Panel Management Versus Care Management

While there are many common factors and benefits in the two healthcare approaches, there are also significant differences between panel management and care management. Both are proactive and are focused on improved outcomes and reduced costs for patients and physicians. The details regarding which patients are managed and how they are managed differentiate panel management and care management.
Panel Management
As the name implies, panel management involves the physician’s entire panel of patients. Aligned with the concept of population health management, panel management (as defined by the University of Washington Department of Medicine Lexicon) means that “the care team is concerned with the health of the entire population of its patients, not just those who come into the clinical setting for visits.”
The AMA explains that panel management is a “proactive approach to ensuring that all patients whom a physician or practice is responsible for receive preventive care, not just those who come in for appointments” and recommends the following approach to establishing a panel management program:
- Develop a registry. This registry can be maintained on the patients’ electronic health records (EHRs).
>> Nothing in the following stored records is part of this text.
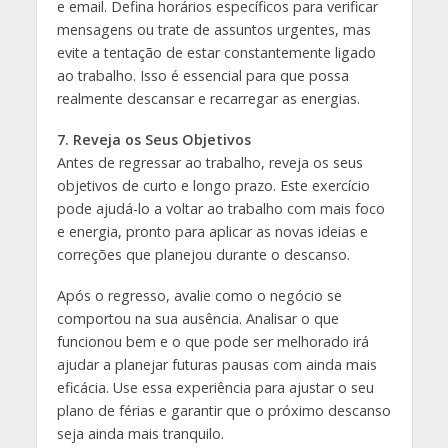
e email. Defina horários específicos para verificar
mensagens ou trate de assuntos urgentes, mas
evite a tentação de estar constantemente ligado
ao trabalho. Isso é essencial para que possa
realmente descansar e recarregar as energias.
7. Reveja os Seus Objetivos
Antes de regressar ao trabalho, reveja os seus
objetivos de curto e longo prazo. Este exercício
pode ajudá-lo a voltar ao trabalho com mais foco
e energia, pronto para aplicar as novas ideias e
correções que planejou durante o descanso.
Após o regresso, avalie como o negócio se
comportou na sua ausência. Analisar o que
funcionou bem e o que pode ser melhorado irá
ajudar a planejar futuras pausas com ainda mais
eficácia. Use essa experiência para ajustar o seu
plano de férias e garantir que o próximo descanso
seja ainda mais tranquilo.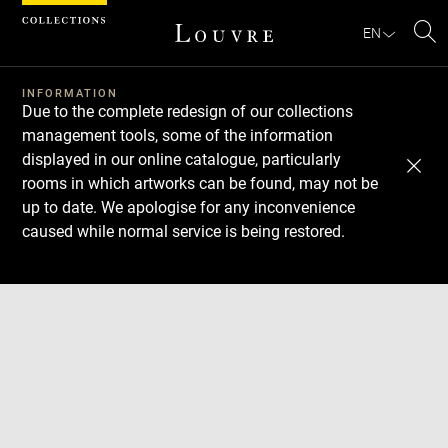
Cookies management panel
EN
Se
INFORMATION
Due to the complete redesign of our collections
management tools, some of the information
displayed in our online catalogue, particularly
rooms in which artworks can be found, may not be
up to date. We apologise for any inconvenience
caused while normal service is being restored.
Download
Next
Previous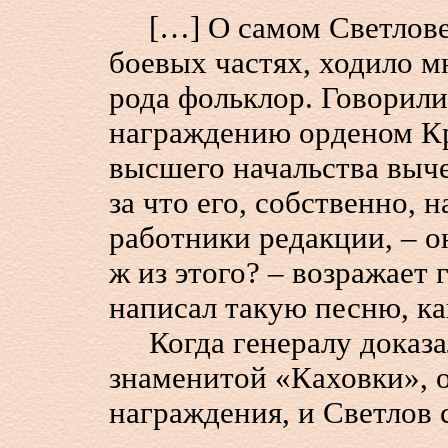
[…] О самом Светлове,
боевых частях, ходило м
рода фольклор. Говорили,
награждению орденом Кр
высшего начальства выче
за что его, собственно, 
работники редакции, – о
ж из этого? – возражает 
написал такую песню, ка
Когда генералу доказали
знаменитой «Каховки», о
награждения, и Светлов 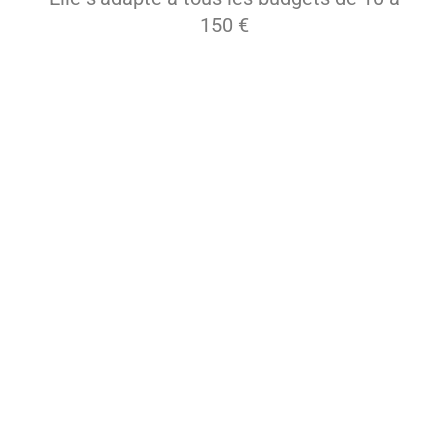
150 €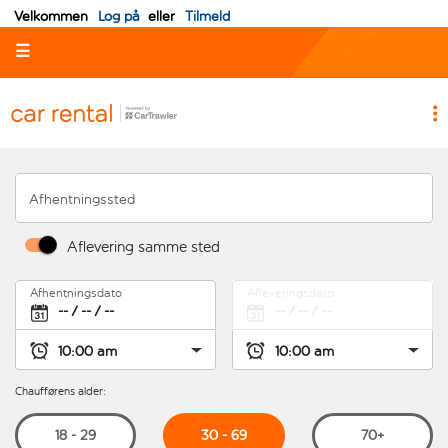
Velkommen
Log på
eller
Tilmeld
☰
Afhentningssted
Aflevering samme sted
Afhentningsdato
Afleveringsdato
Chaufførens alder:
30 - 69
18 - 29
70+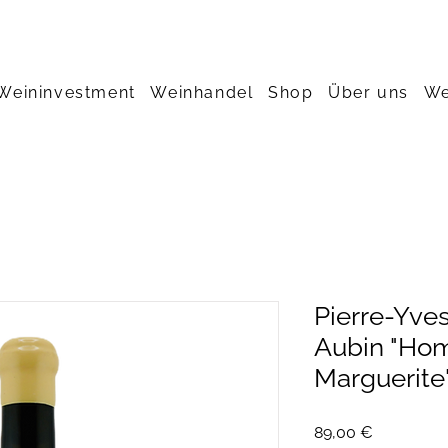
Weininvestment
Weinhandel
Shop
Über uns
We
Pierre-Yves
Aubin "Ho
Marguerite"
Preis
89,00 €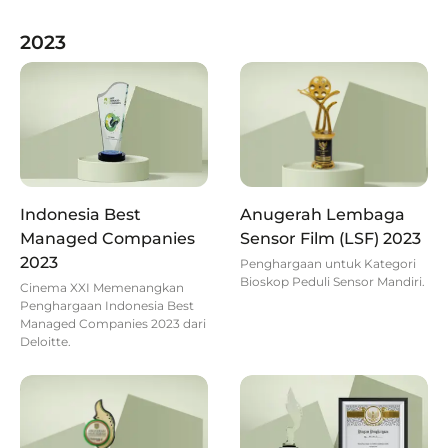
2023
Indonesia Best
Anugerah Lembaga
Managed Companies
Sensor Film (LSF) 2023
2023
Penghargaan untuk Kategori
Bioskop Peduli Sensor Mandiri.
Cinema XXI Memenangkan
Penghargaan Indonesia Best
Managed Companies 2023 dari
Deloitte.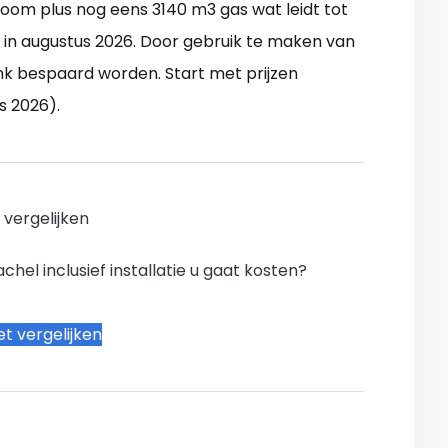
om plus nog eens 3140 m3 gas wat leidt tot
in augustus 2026. Door gebruik te maken van
nk bespaard worden. Start met prijzen
s 2026).
n vergelijken
hel inclusief installatie u gaat kosten?
t vergelijken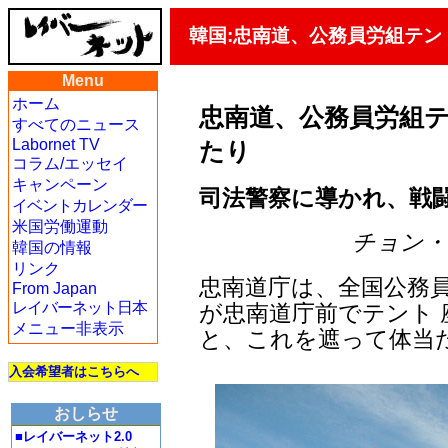
韓国:忠南道、公務員労組テ
Menu
ホーム
忠南道、公務員労組
すべてのニュース
Labornet TV
たり
コラム/エッセイ
キャンペーン
司法警察に導かれ、戦
イベントカレンダー
米国労働運動
チョン・ジェ
韓国の情報
リンク
忠南道庁は、全国公務員
From Japan
レイバーネット日本
が忠南道庁前でテント
メニュー非表示
と、これを遮って体当
入会希望者はこちらへ
おしらせ
■レイバーネット2.0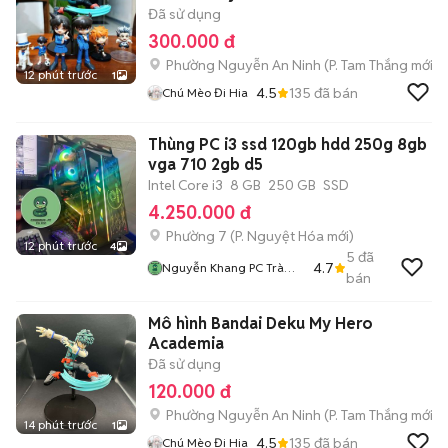
Đã sử dụng
300.000 đ
Phường Nguyễn An Ninh
(
P. Tam Thắng
mới)
12 phút trước
1
4.5
135
đã bán
Chú Mèo Đi Hia
Thùng PC i3 ssd 120gb hdd 250g 8gb
vga 710 2gb d5
Intel Core i3
8 GB
250 GB
SSD
4.250.000 đ
Phường 7
(
P. Nguyệt Hóa
mới)
12 phút trước
4
5
đã
4.7
Nguyễn Khang PC Trà
bán
Vinh
Mô hình Bandai Deku My Hero
Academia
Đã sử dụng
120.000 đ
Phường Nguyễn An Ninh
(
P. Tam Thắng
mới)
14 phút trước
1
4.5
135
đã bán
Chú Mèo Đi Hia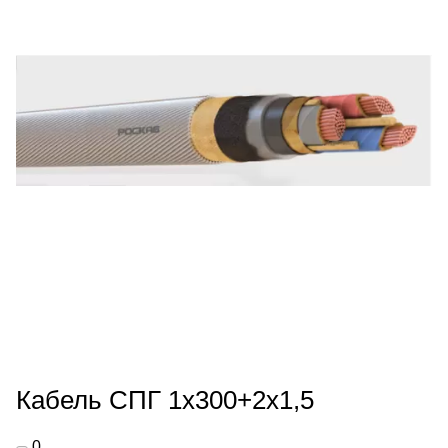
Кабель СПГ 1х300+2х1,5
0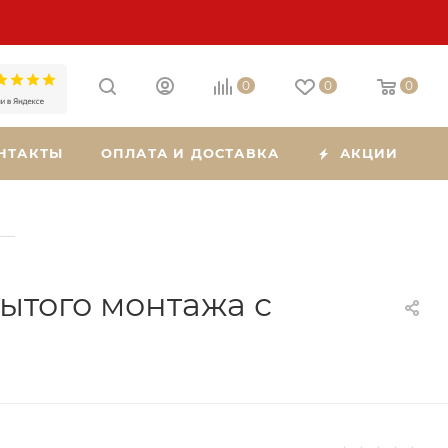
0
0
0
НТАКТЫ
ОПЛАТА И ДОСТАВКА
АКЦИИ
—
ытого монтажа с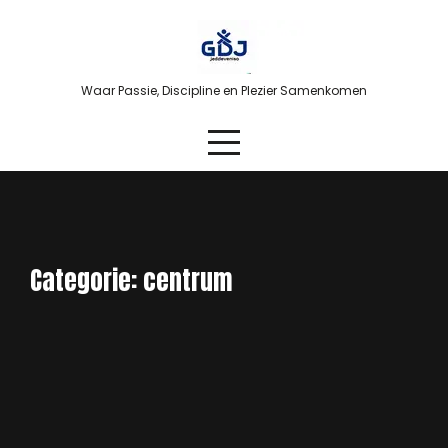
Skip
to
content
Waar Passie, Discipline en Plezier Samenkomen
Categorie:
centrum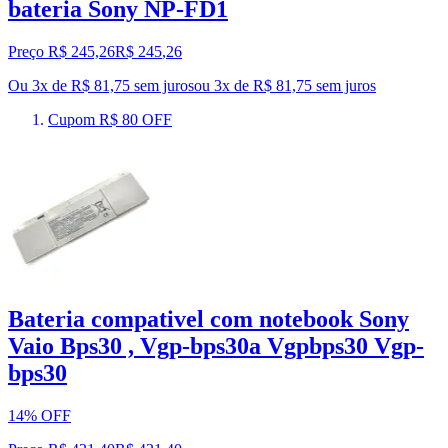
bateria Sony NP-FD1
Preço R$ 245,26
R$
245
,
26
Ou 3x de R$ 81,75 sem juros
ou
3
x de
R$ 81,75
sem juros
Cupom R$ 80 OFF
Bateria compativel com notebook Sony
Vaio Bps30 , Vgp-bps30a Vgpbps30 Vgp-
bps30
14% OFF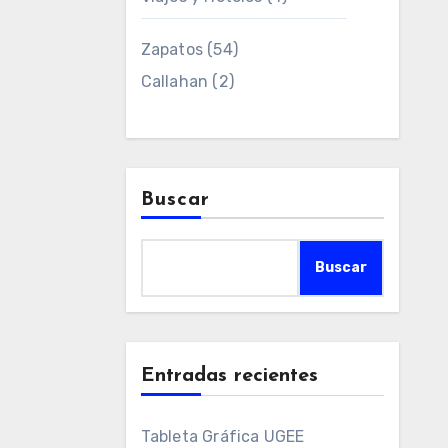
Zapatos
(54)
Callahan
(2)
Buscar
Buscar
Entradas recientes
Tableta Gráfica UGEE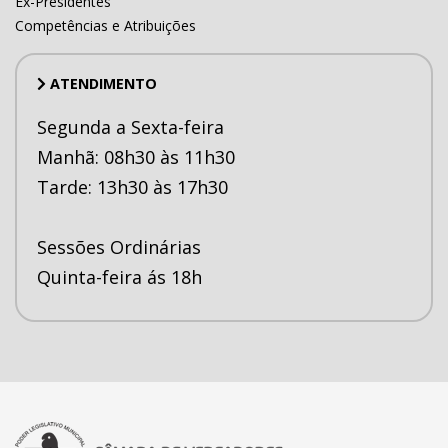
Ex-Presidentes
Competências e Atribuições
ATENDIMENTO
Segunda a Sexta-feira
Manhã: 08h30 às 11h30
Tarde: 13h30 às 17h30
Sessões Ordinárias
Quinta-feira ás 18h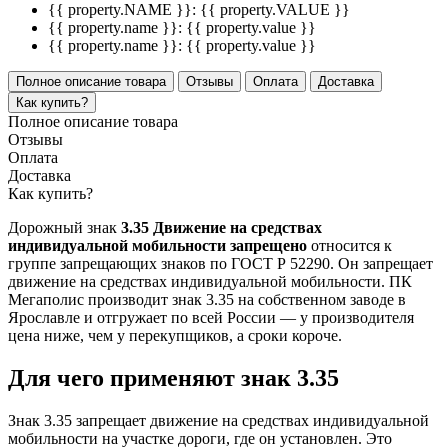
{{ property.NAME }}:
{{ property.VALUE }}
{{ property.name }}:
{{ property.value }}
{{ property.name }}:
{{ property.value }}
Полное описание товара
Отзывы
Оплата
Доставка
Как купить?
Полное описание товара
Отзывы
Оплата
Доставка
Как купить?
Дорожный знак
3.35 Движение на средствах
индивидуальной мобильности запрещено
относится к
группе запрещающих знаков по ГОСТ Р 52290. Он запрещает
движение на средствах индивидуальной мобильности. ПК
Мегаполис производит знак 3.35 на собственном заводе в
Ярославле и отгружает по всей России — у производителя
цена ниже, чем у перекупщиков, а сроки короче.
Для чего применяют знак 3.35
Знак 3.35 запрещает движение на средствах индивидуальной
мобильности на участке дороги, где он установлен. Это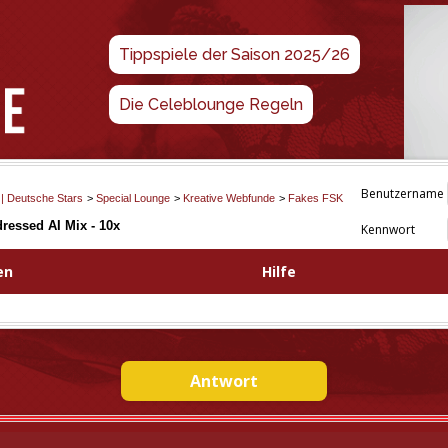
Tippspiele der Saison 2025/26
Die Celeblounge Regeln
Benutzername
 | Deutsche Stars
>
Special Lounge
>
Kreative Webfunde
>
Fakes FSK
dressed AI Mix - 10x
Kennwort
en
Hilfe
Antwort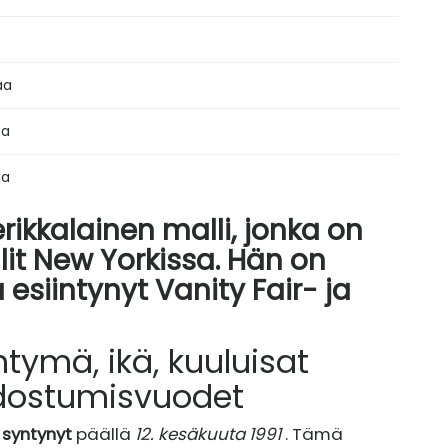
aa
aa
aa
kkalainen malli, jonka on
lit New Yorkissa. Hän on
 esiintynyt Vanity Fair- ja
ymä, ikä, kuuluisat
ostumisvuodet
syntynyt
päällä
12. kesäkuuta 1991
. Tämä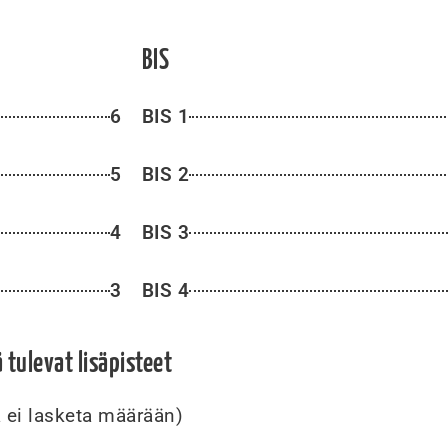
BIS
6
BIS 1
5
BIS 2
4
BIS 3
3
BIS 4
tulevat lisäpisteet
a ei lasketa määrään)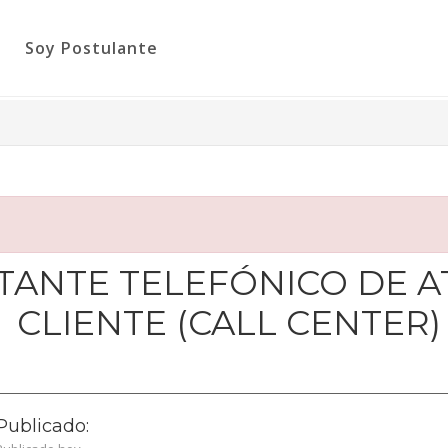
Soy Postulante
ANTE TELEFÓNICO DE A
CLIENTE (CALL CENTER)
Publicado: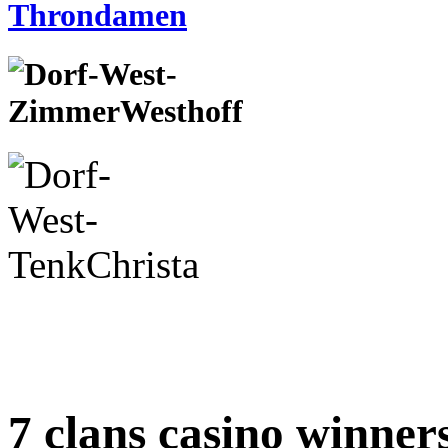
7 clans casino winner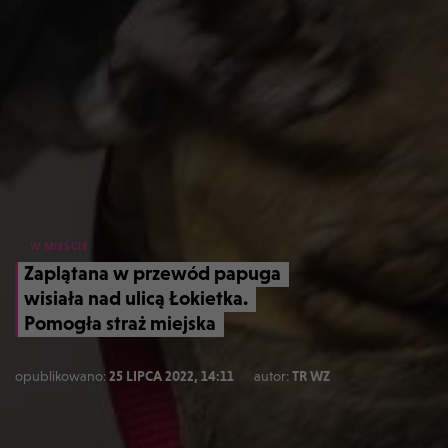
W MIEŚCIE
Zaplątana w przewód papuga
wisiała nad ulicą Łokietka.
Pomogła straż miejska
opublikowano:
25 LIPCA 2022, 14:11
autor:
TR WZ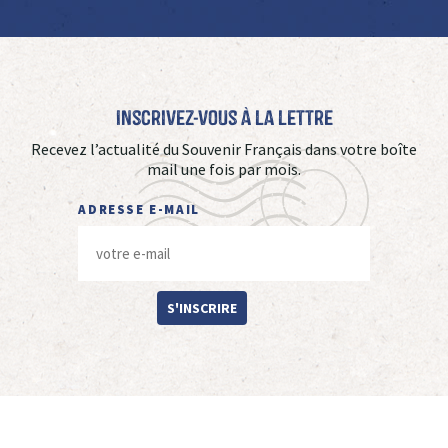
Inscrivez-vous à La Lettre
Recevez l’actualité du Souvenir Français dans votre boîte
mail une fois par mois.
ADRESSE E-MAIL
S'INSCRIRE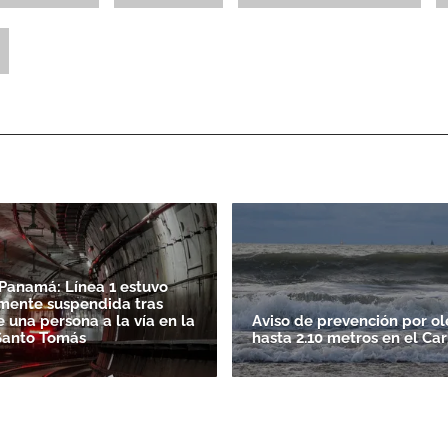
ACEPTAR
Panamá: Línea 1 estuvo
mente suspendida tras
 una persona a la vía en la
Aviso de prevención por ol
Santo Tomás
hasta 2.10 metros en el Car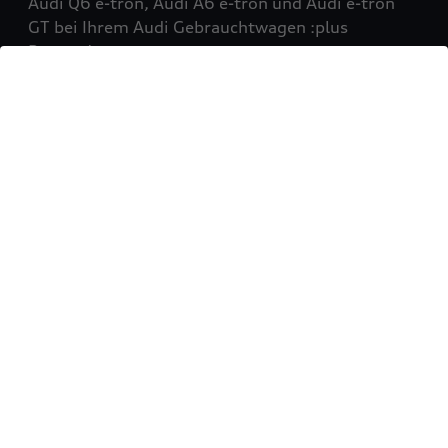
Audi Q6 e-tron, Audi A6 e-tron und Audi e-tron
GT bei Ihrem Audi Gebrauchtwagen :plus
Partner!
Mehr erfahren
Sie möchten Ihr Fahrzeug
verkaufen?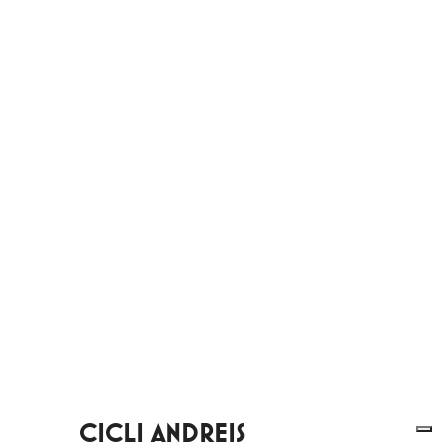
CICLI ANDREIS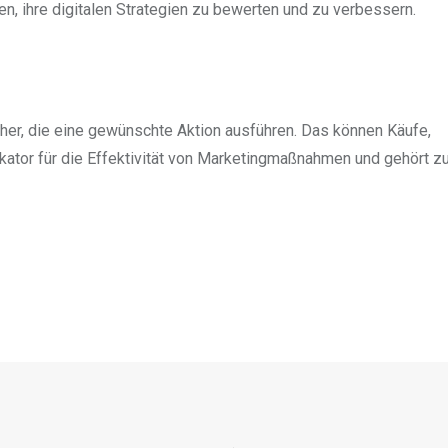
n, ihre digitalen Strategien zu bewerten und zu verbessern.
er, die eine gewünschte Aktion ausführen. Das können Käufe,
kator für die Effektivität von Marketingmaßnahmen und gehört z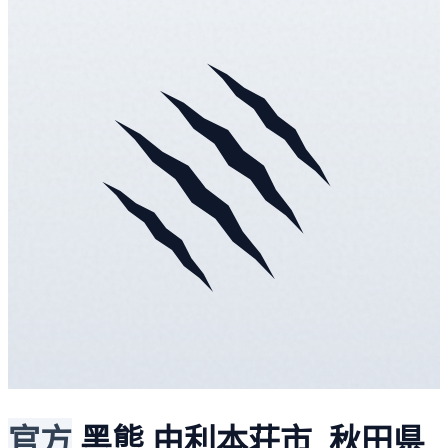
官方
黑熊
由利本荘市, 秋田県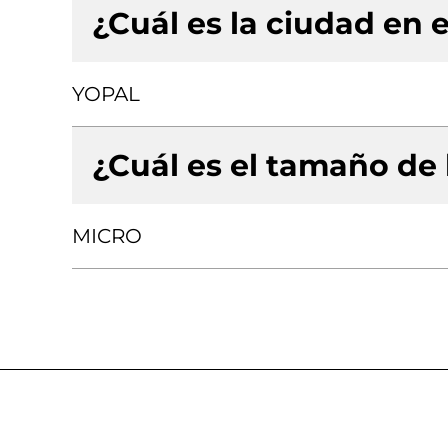
¿Cuál es la ciudad en e
YOPAL
¿Cuál es el tamaño de
MICRO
- Use a health maintenance template. This step can also be accomplished using EHRs, which enables the independent physician to holistically evaluate the patient population. (Check out the details here.)
- Adopt clinical practice guidelines. Establishing and following guidelines around preventive and chronic care services as well as target levels for health indicators is critical to effective panel management.
- Select and train staff to serve as panel managers. Panel management is an approach to be implemented and maintained by the entire clinical staff, working as a team.
- Identify care gaps. The clinical staff can use the panel’s EHRs to quickly identify patients who aren’t meeting goals.
- Close care gaps through in-reach and out-reach. In-reach focuses on those patients who are seen in the office on a regular basis. Out-reach is a proactive approach for patients who rarely come to the office or who have fallen out of care.
Care Management
The care management approach focuses on collaboration among multiple healthcare providers, managed by the primary care physician. As defined by the Center for Health Care Strategies, Inc. (CHCS), the goal of care management is to “achieve an optimal level of wellness and improve coordination of care while providing cost effective, non-duplicative services.” The potential for unnecessary and even contradictory laboratory and diagnostic services as well as medications prescribed by multiple physicians without coordination and oversight is significantly reduced or even eliminated with care management.
Care management also takes into consideration non-medical factors, such as social determinants of health, and engages the patients and their families in their healthcare plan. When patients are engaged in their own treatment, including preventive care measures, the quality of their outcomes increase and costs decrease for both patient and physician.